• Task data:
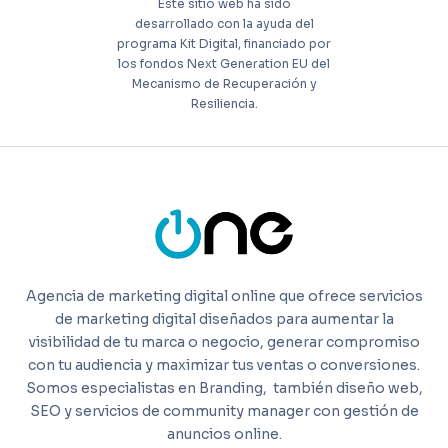
Este sitio web ha sido
desarrollado con la ayuda del
programa Kit Digital, financiado por
los fondos Next Generation EU del
Mecanismo de Recuperación y
Resiliencia.
Agencia de marketing digital online que ofrece servicios
de marketing digital diseñados para aumentar la
visibilidad de tu marca o negocio, generar compromiso
con tu audiencia y maximizar tus ventas o conversiones.
Somos especialistas en Branding,
también diseño web,
SEO y servicios de community manager con gestión de
anuncios online.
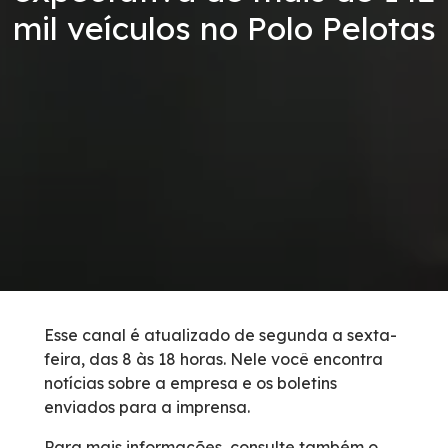
mil veículos no Polo Pelotas
Condições da Via
Revistas
Serviços
Faixa de Domínio
Isenção de Veículos Oficiais
Obras
Esse canal é atualizado de segunda a sexta-
feira, das 8 às 18 horas. Nele você encontra
Inspeção de Tráfego
notícias sobre a empresa e os boletins
enviados para a imprensa.
Guincho
Para mais informações, consulte também o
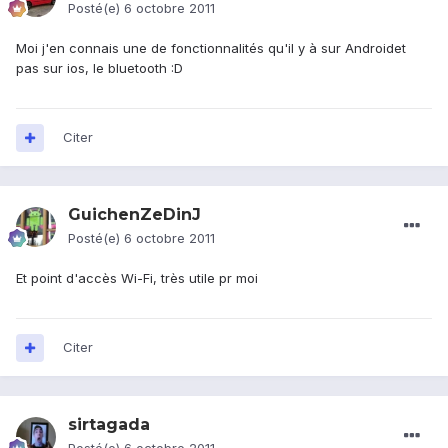
Posté(e)
6 octobre 2011
Moi j'en connais une de fonctionnalités qu'il y à sur Androidet
pas sur ios, le bluetooth :D
Citer
GuichenZeDinJ
Posté(e)
6 octobre 2011
Et point d'accès Wi-Fi, très utile pr moi
Citer
sirtagada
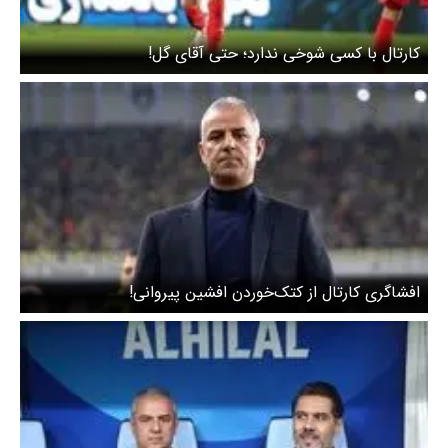
کارتال با کسی شوخی ندارد؛ حتی آقای گل!
افشاگری کارتال از کتک‌خوردن افشین پیروانی!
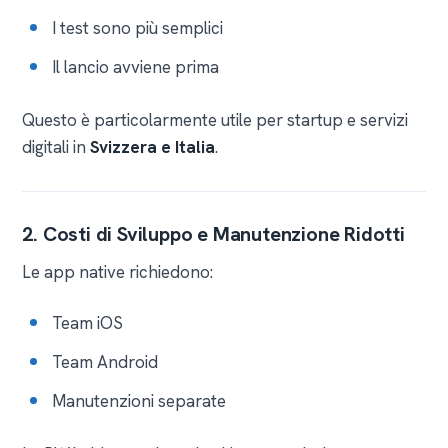
I test sono più semplici
Il lancio avviene prima
Questo è particolarmente utile per startup e servizi
digitali in
Svizzera e Italia
.
2. Costi di Sviluppo e Manutenzione Ridotti
Le app native richiedono:
Team iOS
Team Android
Manutenzioni separate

• Task instructions:
Starting with the line that has "Le app native", print each remaining line of the listing exactly.

• Response for this exercise:
Le app native richiedono:
Team iOS
Team Android
Manutenzioni separate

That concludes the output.